You have probably heard how important the price of your product or service is - more than once, in fact. But factually, it turns out that the price may not matter as much, and that you actually shouldn’t spend too much time cheapening down your offering. It just might me the most appropriate idea to keep your product at a moderate price. How on earth does that make sense? Glad you asked.
The Profit-Cost Cycle and Consumer Psychology
There are several different reasons why you don’t want to offer the lowest price in the market. The first thing that occurs to most people is profit, so let’s cover that first. Profit is the (expectedly lucrative) sum ventures make with all expenses removed. Profit is the bottom line gain. Offering low priced products is known to result in declined profits. This is the very reason for the price of consumer products not simply plummeting downhill. There has to be some sort of profit, otherwise there’s no reason to sell the product.

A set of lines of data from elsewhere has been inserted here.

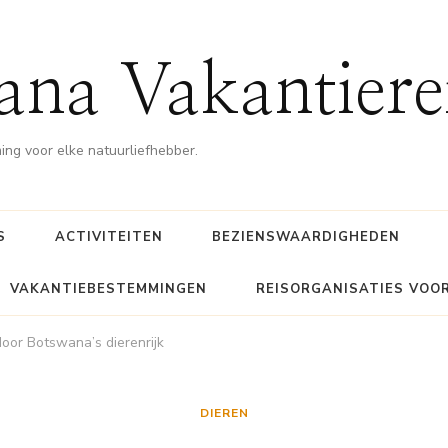
ana Vakantiere
g voor elke natuurliefhebber.
S
ACTIVITEITEN
BEZIENSWAARDIGHEDEN
VAKANTIEBESTEMMINGEN
REISORGANISATIES VOO
door Botswana’s dierenrijk
DIEREN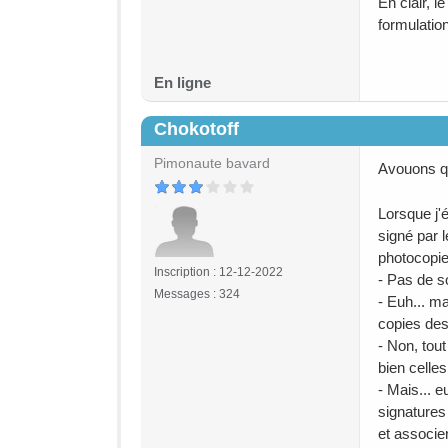
En clair, l
formulatio
En ligne
Chokotoff
#22
Pimonaute bavard
Avouons que
Lorsque j'
signé par l
photocopie
Inscription : 12-12-2022
- Pas de s
Messages : 324
- Euh... ma
copies des
- Non, tou
bien celle
- Mais... e
signatures 
et associe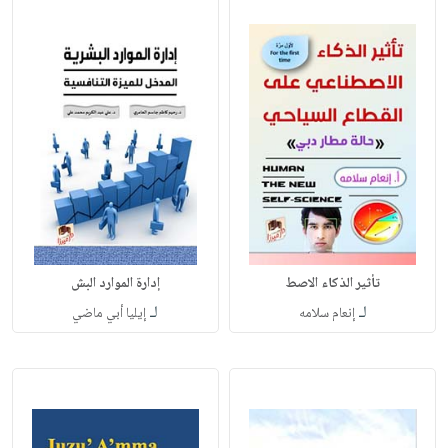
تأثير الذكاء الاصط
إدارة الموارد البش
لـ
لـ
إنعام سلامه
إيليا أبي ماضي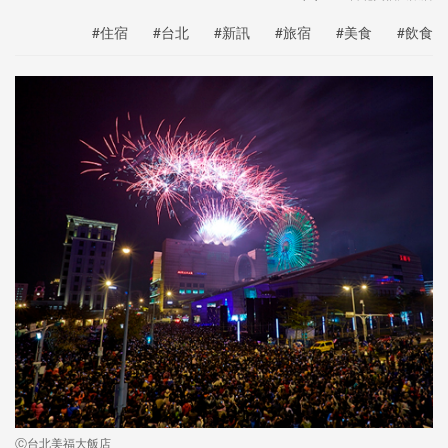
#住宿
#台北
#新訊
#旅宿
#美食
#飲食
Ⓒ台北美福大飯店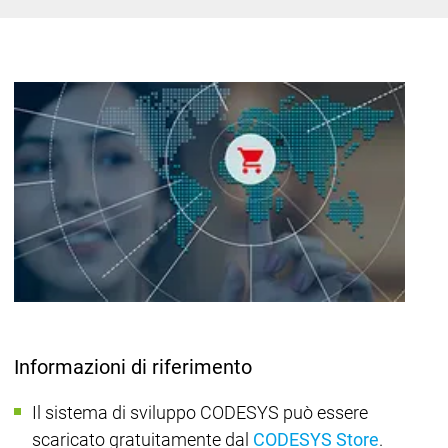
Informazioni di riferimento
Il sistema di sviluppo CODESYS può essere
scaricato gratuitamente dal
CODESYS Store
.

On the other hand, shopping sprees like the US Black Fridays sound enough of a convincing element that products or service with a lower price tag are likely to be sold more (same reason why over-priced products are eventually dumped by the intelligent consumer-base). This is partially true - a customer is least likely to go out of his or her own way just to purchase something that costs more than usual.
There is yet take on the problem, an aspect that has not been yet expounded and that is where the second argument comes in.
Offered Quality and Shadow-Cost Analysis
Offering a product cheaper than the market price might lead the customer to analyze the shadow-costs inherent with the purchase. It is much possible that having a cheaper price will cause customers to buy your products more. However, there’s another side effect of having a cheap price. Sometimes, if you’re selling the cheapest product, consumers will purposefully buy a more expensive, but same quality, product. Why is this? It’s more psychological than anything. Over time, ‘cheapness’ has become associated with ‘low quality.’ There are tons of extremely cheap products out there that are basically knock-offs of high quality brands. You don’t want consumers to associate your business or products with cheap, low quality knock-offs.
What’s the Solution?
You want to have a cheap price that draws in consumers, but you also want them to buy your products without expecting low quality. How can you achieve both of these? First of all, put emphasis on the quality of your products. Don’t skimp on anything. Allow customers to post reviews and ratings on your products. This is especially important for your reputation. Have a great customer support system, so that you can easily respond to any problems that clients may have with your products or services.
Balancing your Price
So, how can you know what’s too cheap and what’s just right? Well, make sure that you’re earning a reasonable profit. If you are, and you still think your price is too low, just check the market value of your product. If other people are selling for the same price as you are, or higher, then just maybe your problem isn’t price. Always make sure everything else about your business is smooth before considering the price, since how high your price is affects your profit. But just remember – cheap isn’t always best, for both selling and buying.